Chris Talbot, head of Customs & Excise’s VAT social division, is leading a major review of charity tax and has indicated the government will listen to new ideas if there is a strong enough will from the sector.
This will delight frustrated charity finance directors who have been campaigning for compensation for the loss of ACT relief, but have been disappointed by indications this month that the door had been closed on further consultation.
Whitehall insiders also this week revealed that £50m has been earmarked to modernise the charity VAT regime and achieve greater consistency between VAT, direct taxes and trading concessions.
Charity chiefs have consistently called for measures to offset an additional £400m a year burden on the sector caused by irrecoverable VAT.
The Charity Finance Directors’ Group welcomed the news, but director Shirley Scott said the £50m would have to be used through a tax relief and not add to public expenditure.
Ministers have claimed Whitehall is powerless to change VAT rules because of European law.
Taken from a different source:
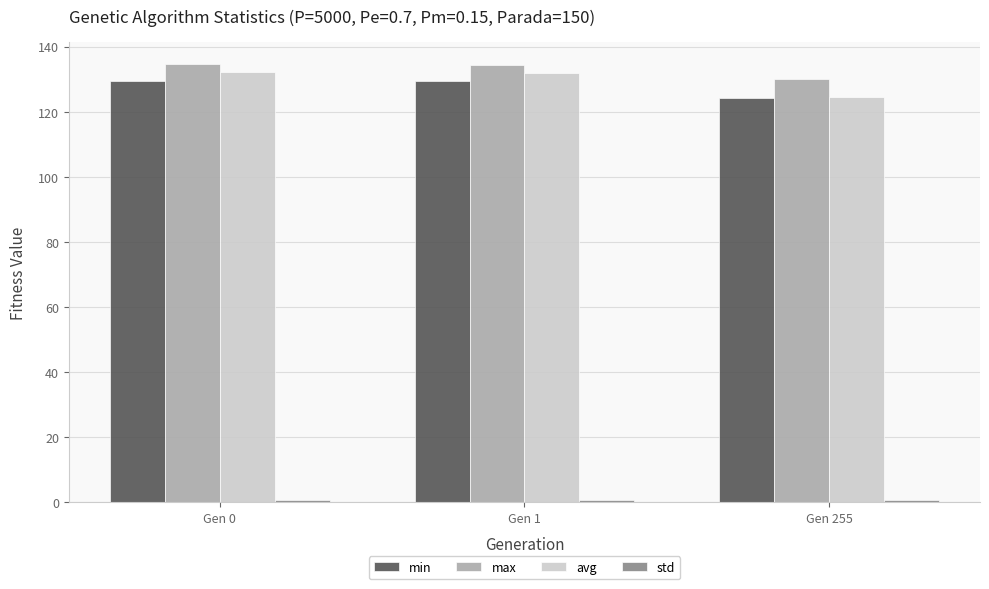

Which category has the lowest value in the avg series?

Gen 255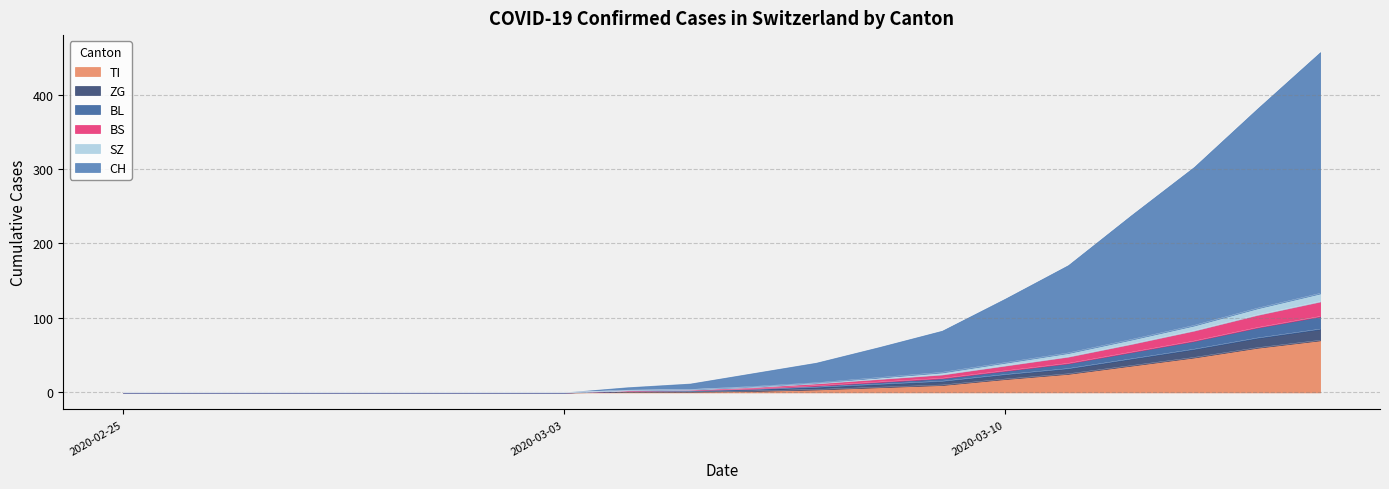

Between 2020-03-10 and 2020-03-15, which is larger?

2020-03-15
Now, however, the £12bn sector looks set to be given another opportunity to influence the future direction of its indirect taxes.
‘Customs seems to be urging the sector to explain what is important in terms of VAT and why it is a good idea to change it. If that happens, the government seems prepared to do what it can to help,’ said Stephen Burgess, charities director at Saffery Champness, adding charities needed to prepare ideas to modernise VAT.
Charities such as Children’s Aid Direct, which has worked in the Balkans (above) for the past eight years, have been campaigning for compensation for the loss of ACT relief.